L'Agoye est une hideuse figure de terre noire qui ressemble plus à un crapaud qu'à un homme: c'est la divinité qui préside aux conseils. L'usage est de la consulter avant de former une entreprise; ceux qui ont besoin de ses inspirations s'adressent d'abord au sacrificateur, et lui expliquent le sujet qui les amène; ensuite ils offrent leur présent à l'Agoye, sans oublier de payer le droit du prêtre: il fait quantité de grimaces que le suppliant regarde avec beaucoup de respect; il jette des balles au hasard, d'un plat dans l'autre, jusqu'à ce que le nombre se trouve impair dans chaque plat: il répète plusieurs fois cette opération; et, si le nombre continue d'être impair, il déclare que l'entreprise est heureuse. La prévention des Nègres est si forte, que, si leurs espérances sont trompées, comme il arrive souvent, ils en rejettent la faute sur eux-mêmes, sans accuser jamais l'Agoye.
Mais le respect qu'on porte aux grands fétiches est extrêmement partagé par la multitude innombrable que chaque particulier choisit à son gré. Les plus communs sont de terre grasse, parce qu'il est aisé de faire prendre toutes sortes de formes à cette terre.

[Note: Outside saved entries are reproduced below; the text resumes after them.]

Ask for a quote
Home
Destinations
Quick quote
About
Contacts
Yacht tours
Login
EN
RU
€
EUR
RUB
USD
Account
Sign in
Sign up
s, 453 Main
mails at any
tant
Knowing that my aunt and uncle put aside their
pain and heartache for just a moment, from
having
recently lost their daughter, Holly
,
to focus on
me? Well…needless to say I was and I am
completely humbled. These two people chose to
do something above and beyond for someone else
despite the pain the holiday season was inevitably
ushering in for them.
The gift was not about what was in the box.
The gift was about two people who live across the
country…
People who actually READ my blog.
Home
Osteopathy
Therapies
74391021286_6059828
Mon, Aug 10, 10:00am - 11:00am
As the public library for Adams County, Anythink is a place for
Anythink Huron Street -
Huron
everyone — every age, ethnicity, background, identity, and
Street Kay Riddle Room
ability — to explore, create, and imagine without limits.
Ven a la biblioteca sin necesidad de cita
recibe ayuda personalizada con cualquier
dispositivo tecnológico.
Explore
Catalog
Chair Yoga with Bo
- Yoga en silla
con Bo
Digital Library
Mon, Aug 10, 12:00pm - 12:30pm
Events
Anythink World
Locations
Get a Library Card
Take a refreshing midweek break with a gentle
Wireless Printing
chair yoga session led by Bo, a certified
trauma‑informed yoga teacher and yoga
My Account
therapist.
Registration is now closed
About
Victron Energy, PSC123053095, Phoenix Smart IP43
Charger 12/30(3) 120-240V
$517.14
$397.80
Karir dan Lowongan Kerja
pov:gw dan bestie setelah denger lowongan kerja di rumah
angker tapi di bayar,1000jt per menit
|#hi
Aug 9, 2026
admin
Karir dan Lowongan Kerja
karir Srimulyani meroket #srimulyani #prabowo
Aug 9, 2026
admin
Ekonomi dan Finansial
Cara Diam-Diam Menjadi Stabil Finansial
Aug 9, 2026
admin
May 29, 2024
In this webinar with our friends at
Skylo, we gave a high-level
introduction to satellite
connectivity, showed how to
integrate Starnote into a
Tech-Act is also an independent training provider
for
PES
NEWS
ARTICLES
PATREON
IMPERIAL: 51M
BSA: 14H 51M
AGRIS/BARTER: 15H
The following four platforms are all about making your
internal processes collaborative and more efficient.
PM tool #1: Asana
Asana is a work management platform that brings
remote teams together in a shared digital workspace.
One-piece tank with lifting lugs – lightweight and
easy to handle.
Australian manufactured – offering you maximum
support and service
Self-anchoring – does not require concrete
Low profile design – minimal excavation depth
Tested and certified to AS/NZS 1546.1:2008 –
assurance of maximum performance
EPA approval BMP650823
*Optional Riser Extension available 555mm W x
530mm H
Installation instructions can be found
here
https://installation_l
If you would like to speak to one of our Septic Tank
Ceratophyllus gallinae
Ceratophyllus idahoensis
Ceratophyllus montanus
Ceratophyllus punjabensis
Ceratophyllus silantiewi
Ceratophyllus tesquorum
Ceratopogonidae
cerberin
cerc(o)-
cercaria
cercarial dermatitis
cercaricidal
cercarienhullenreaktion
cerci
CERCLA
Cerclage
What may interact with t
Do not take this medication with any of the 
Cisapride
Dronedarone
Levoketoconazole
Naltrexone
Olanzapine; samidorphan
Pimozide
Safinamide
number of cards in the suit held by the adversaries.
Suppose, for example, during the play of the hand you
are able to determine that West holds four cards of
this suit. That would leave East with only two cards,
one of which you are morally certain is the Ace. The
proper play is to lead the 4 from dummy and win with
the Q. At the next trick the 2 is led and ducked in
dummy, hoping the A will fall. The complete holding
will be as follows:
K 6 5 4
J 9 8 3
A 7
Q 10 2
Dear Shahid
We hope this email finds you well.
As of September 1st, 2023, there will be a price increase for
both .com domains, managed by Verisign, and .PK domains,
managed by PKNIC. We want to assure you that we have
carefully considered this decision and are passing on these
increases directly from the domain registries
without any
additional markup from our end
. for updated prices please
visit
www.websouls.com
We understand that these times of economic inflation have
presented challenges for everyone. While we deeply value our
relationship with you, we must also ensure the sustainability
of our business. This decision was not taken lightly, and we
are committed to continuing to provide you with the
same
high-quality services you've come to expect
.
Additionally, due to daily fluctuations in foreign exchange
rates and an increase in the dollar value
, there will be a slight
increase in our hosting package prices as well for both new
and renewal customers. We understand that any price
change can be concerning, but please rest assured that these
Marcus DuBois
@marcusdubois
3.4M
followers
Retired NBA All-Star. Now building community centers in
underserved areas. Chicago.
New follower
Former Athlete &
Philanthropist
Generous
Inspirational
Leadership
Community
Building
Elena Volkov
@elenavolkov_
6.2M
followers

Bosman rapporte qu'étant sur la côte de Juida, en 1698 et 1699, il y vint un moine augustin de l'île de San-Thomé pour convertir les Nègres. Ce missionnaire proposa au roi d'écouter ses instructions; et, dans la première visite que Bosman rendit à ce prince, il lui demanda ce qu'il pensait de cette proposition: «Je la loue, lui dit le roi, et ce missionnaire me paraît fort honnête homme; mais je suis résolu de m'en tenir à mes fétiches.» Le même religieux, se trouvant avec Bosman dans la compagnie d'un seigneur qui passait pour un homme d'esprit, déclara d'un ton menaçant: «Que si le peuple de Juida persistait dans ses fausses opinions et dans ses mœurs déréglées, il ne pouvait éviter de tomber dans les flammes de l'enfer pour y brûler éternellement avec le diable.» Le seigneur nègre répondit froidement: «Nous ne valons pas mieux que nos ancêtres; ils ont mené la même vie et professé le même culte: si nous sommes condamnés à brûler, notre consolation sera de brûler avec eux.» Cette réponse fit perdre toute espérance au missionnaire; il pria Bosman de lui obtenir du roi son audience de congé, et quelque temps après il remit à la voile.
Desmarchais donne une description fort exacte de l'espèce de serpent qui fait le principal objet de la religion de Juida, et qu'on nomme serpent-fétiche. Cette espèce a la tête grosse et ronde, les yeux bleus et fort ouverts, la langue courte et pointue comme un dard, le mouvement d'une grande lenteur, excepté lorsqu'elle attaque un serpent venimeux; elle a la queue petite et pointue, la peau fort belle; le fond de sa couleur est un blanc sale, avec un mélange agréable de raies et de taches jaunes, bleues et brunes. Ces serpens sont d'une douceur surprenante: on peut marcher sur eux sans crainte; ils se retirent sans aucune marque de colère.
Ils sont si privés, qu'ils se laissent prendre et manier. Leur unique antipathie est contre les serpens venimeux, dont la morsure est dangereuse; ils les attaquent dans quelque lieu qu'ils les rencontrent, et semblent prendre plaisir à délivrer les hommes de leur poison. Les blancs mêmes ne font pas difficulté de manier ces innocentes créatures, et badinent avec elles sans le moindre danger. Il ne faut pas craindre de les confondre avec les autres. L'espèce de serpens venimeux est noire, longue de deux brasses, et d'un pouce et demi de diamètre; ils ont la tête plate et deux dents crochues; ils rampent toujours la tête levée et la gueule ouverte, attaquent furieusement tout ce qui se présente.